Vaseline monitored product tips posted across TikTok, Instagram, and various online communities, selecting a wide range of ideas, from beauty hacks to everyday problem-solving, as candidates for verification. Unilever R&D scientists then ran the experiments directly. To test the claim that “Vaseline can remove waterproof makeup,” for example, they applied makeup to an arm, then used a cotton pad with Vaseline to wipe it off. Where the tip proved effective, Vaseline added a scientific explanation; in this case, that its oil-based composition is effective at dissolving oil-based products.

 

 

<Tips that could not be verified were marked ‘Not Supported.’ Source: YouTube channel ‘Amazing Ads,’ Vaseline campaign case study video>

 

 

Tips confirmed through testing received the official ‘Vaseline Verified’ certification mark. If the original tip came from a content creator, Vaseline even sent a physical trophy as a gift. The verification process itself became Vaseline’s advertising content, and the creators went on to drive sales on TikTok Shop and other channels, giving the campaign a commercial lift as well. ‘Vaseline Verified’ was recognized for its creativity in treating user-generated content as the subject of scientific inquiry, winning multiple awards at the 2026 Clio Awards: one of the three most prestigious global advertising shows.

 

 

<Content from creators who received the certification mark, Source: Clio Awards website>

 

 

Communicating authentically with real customers through real stories

 

Organic buzz about your own product is every marketer’s dream. Dove’s outdoor ads sparked conversation the moment they went up, and the Vaseline campaign racked up 136 million views on social media. Looking at both, I keep coming back to the thought that these were successes built on deep, genuine reflection about what ‘authenticity’ actually means and what it can do.
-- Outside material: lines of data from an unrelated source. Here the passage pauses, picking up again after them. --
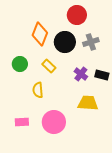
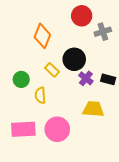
black circle: (65, 42) -> (74, 59), moved
gray cross: (91, 42) -> (103, 32), moved
green circle: (20, 64) -> (21, 79), moved
pink rectangle: (22, 122) -> (23, 129), size x1.6

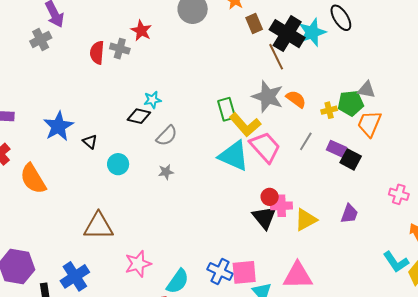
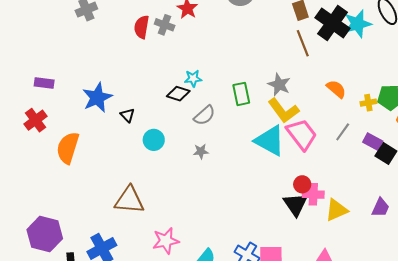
brown line: (276, 57) -> (303, 43), moved
gray star: (268, 97) -> (279, 85), moved, size x0.7
green rectangle: (227, 109) -> (241, 94), moved
orange semicircle: (33, 179) -> (68, 148), turned 44

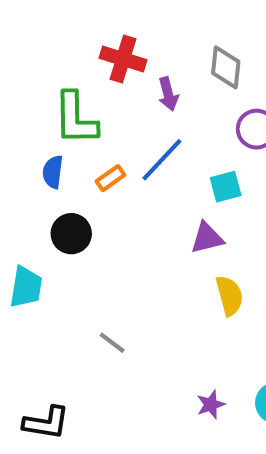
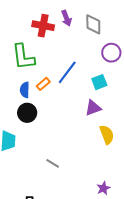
purple arrow: (168, 94) -> (66, 18), moved
blue semicircle: (53, 172) -> (25, 90), moved

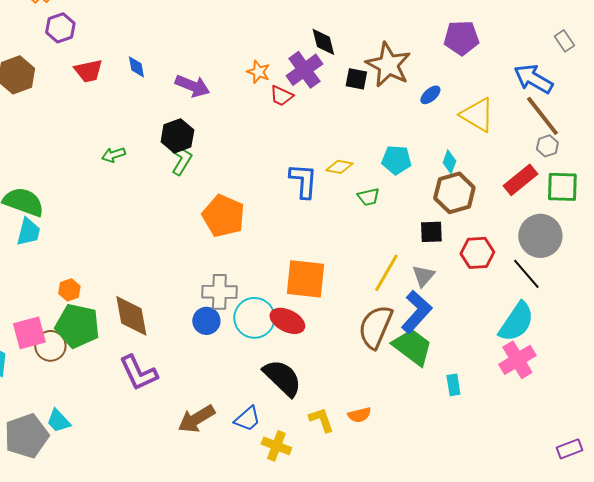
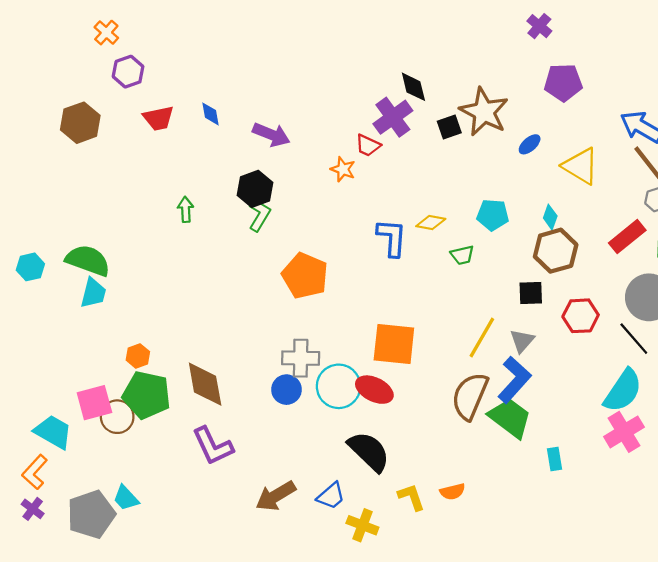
orange star: (258, 72) -> (343, 169), moved
black square: (356, 79) -> (449, 127), turned -30
green arrow: (113, 155) -> (186, 209), turned 105

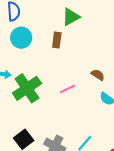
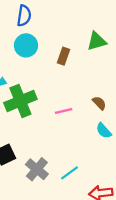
green triangle: (71, 17) -> (97, 41), moved

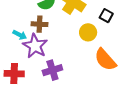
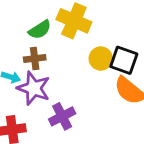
black square: (106, 16) -> (124, 60), moved, size x1.5

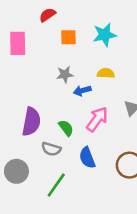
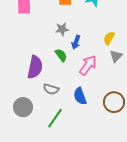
yellow semicircle: (106, 73) -> (109, 38), moved, turned -64
blue arrow: (82, 91) -> (76, 42), turned -56
green semicircle: (66, 128) -> (61, 55), moved

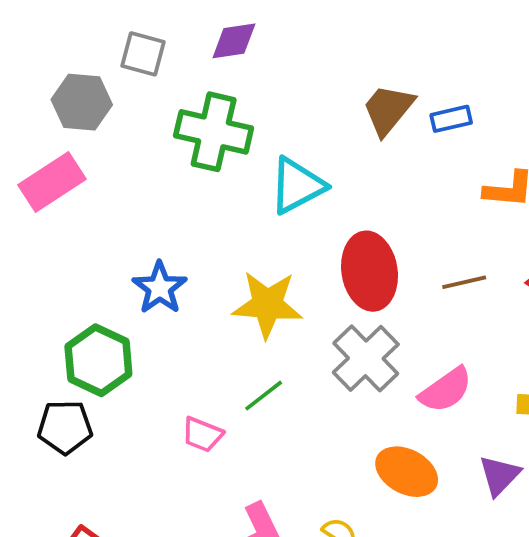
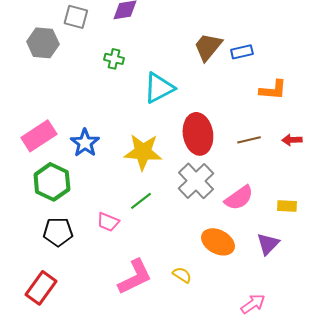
green cross: (214, 132) -> (114, 59), size x0.5
pink rectangle: (52, 182) -> (39, 136), moved
black pentagon: (65, 427) -> (58, 232), moved

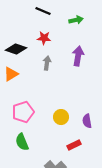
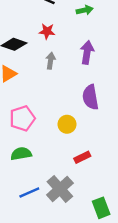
purple semicircle: (87, 121) -> (90, 97), moved, size x1.5
green semicircle: (22, 142) -> (21, 154), turned 102

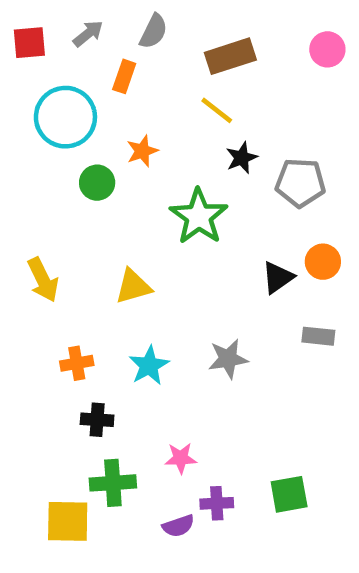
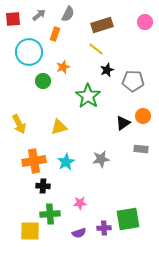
orange cross: (77, 363) -> (34, 161), size x1.6
green square: (289, 494) -> (128, 219), size x1.4
purple cross: (217, 503) -> (104, 228), moved

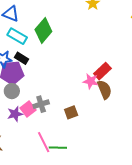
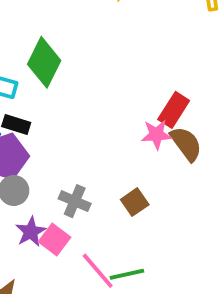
gray cross: (41, 104) -> (75, 201), turned -35
pink square: (28, 109) -> (55, 239), moved

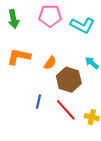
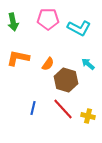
blue line: (39, 101) -> (33, 108), moved

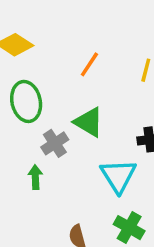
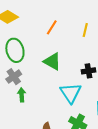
gray cross: (55, 143) -> (14, 77), moved

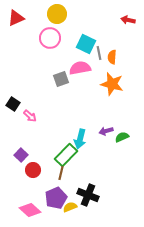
Even when you believe in your product, choosing to show the negative reviews takes courage. And committing to verify only what’s real, when you're already riding high as the all-purpose moisturizing staple everyone swears by, is far from an easy call.

 

In the way they approach authenticity, Dove and Vaseline share two things. First, both brands translated the culture of customer reviews and organic usage directly into a brand communication strategy. Dove embraced the radically honest review culture of Reddit on its own terms; Vaseline built a format around verifying what real users were actually doing with the product.

 

Second, in both cases, creators and everyday users were not just subjects of the campaign: they were the source of its ideas and its protagonists. Rather than broadcasting a message from brand to audience, both campaigns responded directly to what users had already said and done. Real customer reviews became the advertising message; tips posted by ordinary people became the raw material for expert-grade content.

 

Customers want to have a real conversation with the brands they use. A brand that shows the negative reviews alongside the glowing ones. A brand that, rather than burnishing its own image, validates how customers actually use the product and treats them as the experts. If a brand approaches its customers with that kind of warmth and authenticity, I think most of us would want to say something back. Are we ready, right now, to have that real conversation with our customers? It’s something I’d like us to think about together.